What Inductive Biases Enable Human-Like Syntactic Generalization?

Date
Tue January 21st 2020, 12:00 - 1:15pm
Location
Margaret Jacks Hall, Greenberg Room (460-126)
Tal Linzen
John Hopkins University

 

Humans apply their knowledge of syntax in a systematic way to constructions that are rare or absent in their linguistic input. This observation, traditionally discussed under the banner of the poverty of the stimulus, has motivated the assumption that humans are innately endowed with inductive biases that make crucial reference to syntactic structure. This assumption may appear to be called into question by the applied success of systems based on artificial neural networks, which are not designed to incorporate such biases.

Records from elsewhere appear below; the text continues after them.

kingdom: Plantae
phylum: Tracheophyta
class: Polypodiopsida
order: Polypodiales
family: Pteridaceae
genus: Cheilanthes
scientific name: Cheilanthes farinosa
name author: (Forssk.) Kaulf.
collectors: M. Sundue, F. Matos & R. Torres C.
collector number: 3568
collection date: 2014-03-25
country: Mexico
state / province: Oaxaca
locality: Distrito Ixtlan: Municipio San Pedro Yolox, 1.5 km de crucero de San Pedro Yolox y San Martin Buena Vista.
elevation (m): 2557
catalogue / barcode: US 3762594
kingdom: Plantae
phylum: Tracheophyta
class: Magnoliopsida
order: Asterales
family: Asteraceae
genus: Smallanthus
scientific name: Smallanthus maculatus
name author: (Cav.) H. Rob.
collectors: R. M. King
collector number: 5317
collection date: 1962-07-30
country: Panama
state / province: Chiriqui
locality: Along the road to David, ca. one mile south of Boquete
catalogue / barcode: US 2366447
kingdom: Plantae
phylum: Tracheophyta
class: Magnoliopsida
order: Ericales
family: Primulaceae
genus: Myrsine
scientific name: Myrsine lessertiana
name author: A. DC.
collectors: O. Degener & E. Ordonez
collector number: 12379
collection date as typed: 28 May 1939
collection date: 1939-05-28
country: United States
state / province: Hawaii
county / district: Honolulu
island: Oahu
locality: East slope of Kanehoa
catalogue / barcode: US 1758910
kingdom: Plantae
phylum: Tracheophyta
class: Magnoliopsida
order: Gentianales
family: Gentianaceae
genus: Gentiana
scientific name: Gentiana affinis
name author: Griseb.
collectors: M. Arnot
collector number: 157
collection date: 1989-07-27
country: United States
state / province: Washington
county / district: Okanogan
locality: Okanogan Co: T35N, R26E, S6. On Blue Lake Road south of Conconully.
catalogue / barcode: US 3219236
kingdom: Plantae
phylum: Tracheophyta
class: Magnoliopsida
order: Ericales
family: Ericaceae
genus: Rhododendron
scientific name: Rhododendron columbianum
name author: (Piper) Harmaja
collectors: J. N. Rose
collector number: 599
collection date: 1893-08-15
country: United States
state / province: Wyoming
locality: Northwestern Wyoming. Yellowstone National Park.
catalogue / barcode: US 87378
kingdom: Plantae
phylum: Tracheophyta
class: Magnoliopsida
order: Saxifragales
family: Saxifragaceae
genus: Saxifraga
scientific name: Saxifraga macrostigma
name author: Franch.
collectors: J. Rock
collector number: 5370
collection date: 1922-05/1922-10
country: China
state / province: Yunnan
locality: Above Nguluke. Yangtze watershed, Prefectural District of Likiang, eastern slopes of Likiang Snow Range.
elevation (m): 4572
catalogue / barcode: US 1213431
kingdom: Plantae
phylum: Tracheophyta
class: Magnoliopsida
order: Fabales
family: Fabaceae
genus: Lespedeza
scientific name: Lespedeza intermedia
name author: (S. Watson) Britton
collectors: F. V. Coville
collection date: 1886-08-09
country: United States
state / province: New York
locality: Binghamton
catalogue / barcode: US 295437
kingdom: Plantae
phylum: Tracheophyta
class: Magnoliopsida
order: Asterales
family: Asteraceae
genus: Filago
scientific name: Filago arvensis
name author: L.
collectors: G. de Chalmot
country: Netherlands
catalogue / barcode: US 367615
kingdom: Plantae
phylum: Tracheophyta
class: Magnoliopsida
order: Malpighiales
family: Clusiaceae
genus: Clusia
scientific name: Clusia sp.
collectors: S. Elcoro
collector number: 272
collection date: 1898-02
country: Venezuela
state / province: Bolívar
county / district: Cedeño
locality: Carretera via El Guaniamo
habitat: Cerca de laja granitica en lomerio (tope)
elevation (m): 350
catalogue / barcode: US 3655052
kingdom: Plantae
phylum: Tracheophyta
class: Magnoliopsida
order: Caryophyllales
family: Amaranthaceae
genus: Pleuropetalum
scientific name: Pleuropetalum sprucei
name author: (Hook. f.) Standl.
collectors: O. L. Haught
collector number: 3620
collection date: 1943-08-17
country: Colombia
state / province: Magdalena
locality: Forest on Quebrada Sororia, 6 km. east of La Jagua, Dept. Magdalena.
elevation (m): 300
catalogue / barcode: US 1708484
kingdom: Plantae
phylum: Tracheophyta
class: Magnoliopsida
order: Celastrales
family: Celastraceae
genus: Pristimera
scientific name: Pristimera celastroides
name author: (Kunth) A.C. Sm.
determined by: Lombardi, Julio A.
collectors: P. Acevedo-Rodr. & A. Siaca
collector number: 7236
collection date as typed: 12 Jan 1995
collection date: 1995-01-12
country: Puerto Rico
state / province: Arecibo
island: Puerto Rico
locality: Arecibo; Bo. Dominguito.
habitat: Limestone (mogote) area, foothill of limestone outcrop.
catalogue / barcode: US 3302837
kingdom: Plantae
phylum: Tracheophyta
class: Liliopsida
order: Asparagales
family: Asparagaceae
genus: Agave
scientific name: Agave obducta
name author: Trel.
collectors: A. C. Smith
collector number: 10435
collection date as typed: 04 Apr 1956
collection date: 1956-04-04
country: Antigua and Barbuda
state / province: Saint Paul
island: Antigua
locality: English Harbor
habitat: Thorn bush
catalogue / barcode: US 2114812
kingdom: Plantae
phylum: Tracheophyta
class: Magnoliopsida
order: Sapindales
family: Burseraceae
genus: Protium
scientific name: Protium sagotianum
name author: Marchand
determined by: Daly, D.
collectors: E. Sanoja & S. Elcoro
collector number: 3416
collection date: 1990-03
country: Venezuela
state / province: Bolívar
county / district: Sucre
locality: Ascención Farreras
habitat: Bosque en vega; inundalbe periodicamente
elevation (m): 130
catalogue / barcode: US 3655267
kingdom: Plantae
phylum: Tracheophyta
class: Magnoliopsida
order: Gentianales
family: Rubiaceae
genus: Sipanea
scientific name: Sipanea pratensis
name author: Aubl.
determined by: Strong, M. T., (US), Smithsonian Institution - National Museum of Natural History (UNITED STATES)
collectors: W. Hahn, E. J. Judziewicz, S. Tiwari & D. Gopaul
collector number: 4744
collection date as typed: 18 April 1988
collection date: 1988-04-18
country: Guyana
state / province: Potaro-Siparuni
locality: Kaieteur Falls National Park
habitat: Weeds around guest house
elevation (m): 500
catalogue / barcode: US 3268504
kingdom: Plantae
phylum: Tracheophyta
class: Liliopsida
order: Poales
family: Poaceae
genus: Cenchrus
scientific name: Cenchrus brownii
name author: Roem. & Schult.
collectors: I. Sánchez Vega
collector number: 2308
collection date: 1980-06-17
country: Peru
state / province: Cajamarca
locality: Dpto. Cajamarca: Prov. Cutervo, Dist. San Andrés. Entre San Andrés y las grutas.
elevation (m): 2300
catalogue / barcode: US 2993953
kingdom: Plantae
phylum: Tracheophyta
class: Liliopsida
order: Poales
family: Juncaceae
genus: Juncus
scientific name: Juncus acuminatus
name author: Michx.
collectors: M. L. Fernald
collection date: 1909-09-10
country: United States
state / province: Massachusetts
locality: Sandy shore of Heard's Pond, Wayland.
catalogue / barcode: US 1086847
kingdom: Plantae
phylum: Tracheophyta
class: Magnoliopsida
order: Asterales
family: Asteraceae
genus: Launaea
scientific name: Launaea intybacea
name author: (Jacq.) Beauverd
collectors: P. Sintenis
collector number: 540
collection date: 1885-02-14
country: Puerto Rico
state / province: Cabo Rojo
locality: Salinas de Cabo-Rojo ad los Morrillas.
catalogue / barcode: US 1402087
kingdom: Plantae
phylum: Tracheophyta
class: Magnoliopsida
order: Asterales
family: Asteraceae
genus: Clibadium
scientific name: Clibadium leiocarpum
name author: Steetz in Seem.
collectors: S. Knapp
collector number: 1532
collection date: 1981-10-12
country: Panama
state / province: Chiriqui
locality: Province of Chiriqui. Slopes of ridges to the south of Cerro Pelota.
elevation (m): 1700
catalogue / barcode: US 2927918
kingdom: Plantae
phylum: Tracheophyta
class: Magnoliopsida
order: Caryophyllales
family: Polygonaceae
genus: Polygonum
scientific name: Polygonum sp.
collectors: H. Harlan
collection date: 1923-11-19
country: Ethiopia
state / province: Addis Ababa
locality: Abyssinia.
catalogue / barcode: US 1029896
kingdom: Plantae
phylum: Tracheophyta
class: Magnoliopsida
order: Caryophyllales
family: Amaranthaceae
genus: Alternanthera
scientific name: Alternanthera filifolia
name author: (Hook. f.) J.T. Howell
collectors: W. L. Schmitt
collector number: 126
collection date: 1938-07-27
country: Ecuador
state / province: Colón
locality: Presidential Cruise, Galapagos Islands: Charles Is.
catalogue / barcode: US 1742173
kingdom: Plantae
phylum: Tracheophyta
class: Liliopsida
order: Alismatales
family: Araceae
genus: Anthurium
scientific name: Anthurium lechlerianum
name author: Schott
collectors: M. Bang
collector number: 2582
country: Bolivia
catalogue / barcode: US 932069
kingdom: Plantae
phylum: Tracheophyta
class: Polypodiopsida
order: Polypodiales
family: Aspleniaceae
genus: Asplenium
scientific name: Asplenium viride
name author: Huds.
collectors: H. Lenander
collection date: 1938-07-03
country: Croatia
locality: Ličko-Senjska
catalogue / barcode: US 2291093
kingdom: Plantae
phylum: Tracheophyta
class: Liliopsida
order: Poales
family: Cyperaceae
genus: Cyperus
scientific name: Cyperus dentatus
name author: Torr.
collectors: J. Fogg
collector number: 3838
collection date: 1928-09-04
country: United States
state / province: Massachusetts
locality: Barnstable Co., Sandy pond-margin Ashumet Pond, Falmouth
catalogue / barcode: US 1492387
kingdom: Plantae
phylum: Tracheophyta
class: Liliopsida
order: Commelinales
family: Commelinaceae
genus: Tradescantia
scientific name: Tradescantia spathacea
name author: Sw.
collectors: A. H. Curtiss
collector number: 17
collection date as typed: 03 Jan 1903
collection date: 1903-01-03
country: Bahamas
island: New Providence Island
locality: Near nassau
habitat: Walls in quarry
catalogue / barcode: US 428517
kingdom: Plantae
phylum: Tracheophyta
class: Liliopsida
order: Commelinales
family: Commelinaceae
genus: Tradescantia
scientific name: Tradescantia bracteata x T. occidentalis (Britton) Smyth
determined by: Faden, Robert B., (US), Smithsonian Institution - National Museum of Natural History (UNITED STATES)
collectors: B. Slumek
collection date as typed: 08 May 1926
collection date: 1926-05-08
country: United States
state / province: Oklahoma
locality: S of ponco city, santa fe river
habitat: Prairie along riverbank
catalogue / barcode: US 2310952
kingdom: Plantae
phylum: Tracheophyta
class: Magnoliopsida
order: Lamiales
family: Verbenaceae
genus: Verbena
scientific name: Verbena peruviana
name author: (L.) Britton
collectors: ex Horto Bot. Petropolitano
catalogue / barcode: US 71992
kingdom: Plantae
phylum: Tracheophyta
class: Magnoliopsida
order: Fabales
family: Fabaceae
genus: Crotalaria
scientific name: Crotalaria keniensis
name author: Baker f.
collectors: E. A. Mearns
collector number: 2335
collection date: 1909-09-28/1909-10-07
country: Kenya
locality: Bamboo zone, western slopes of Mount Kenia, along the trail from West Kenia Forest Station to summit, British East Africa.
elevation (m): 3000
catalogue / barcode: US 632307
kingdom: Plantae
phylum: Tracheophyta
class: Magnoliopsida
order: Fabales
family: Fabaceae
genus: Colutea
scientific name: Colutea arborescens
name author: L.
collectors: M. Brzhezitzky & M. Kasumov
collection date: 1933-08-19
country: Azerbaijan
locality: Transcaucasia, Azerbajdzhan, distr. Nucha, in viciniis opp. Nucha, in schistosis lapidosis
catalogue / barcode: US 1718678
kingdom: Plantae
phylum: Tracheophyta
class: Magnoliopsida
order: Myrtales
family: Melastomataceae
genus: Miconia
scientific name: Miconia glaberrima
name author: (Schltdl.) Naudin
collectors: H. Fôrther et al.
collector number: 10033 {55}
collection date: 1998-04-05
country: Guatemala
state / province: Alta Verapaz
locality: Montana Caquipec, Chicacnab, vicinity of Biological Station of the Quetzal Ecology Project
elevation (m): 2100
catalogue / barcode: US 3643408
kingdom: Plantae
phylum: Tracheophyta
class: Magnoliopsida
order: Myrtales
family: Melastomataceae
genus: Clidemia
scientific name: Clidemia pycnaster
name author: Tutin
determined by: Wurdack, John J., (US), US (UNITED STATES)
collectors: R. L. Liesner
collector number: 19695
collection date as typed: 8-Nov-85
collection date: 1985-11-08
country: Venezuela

In practice, however, such success speaks to this question in an indirect way at best, as engineering benchmarks do not test whether the system in fact generalizes as humans do. In this talk, I will use established psycholinguistic paradigms to examine the syntactic generalization capabilities of contemporary neural network architectures, focusing on the classic cases of subject-verb agreement and subject-auxiliary inversion in English question formation. I will demonstrate how neural networks with and without explicit syntactic structure can be used to test for the necessity and sufficiency of structural inductive biases. Finally, I will present experiments indicating that human-like generalization requires stronger inductive biases than those expressed in standard neural network architectures.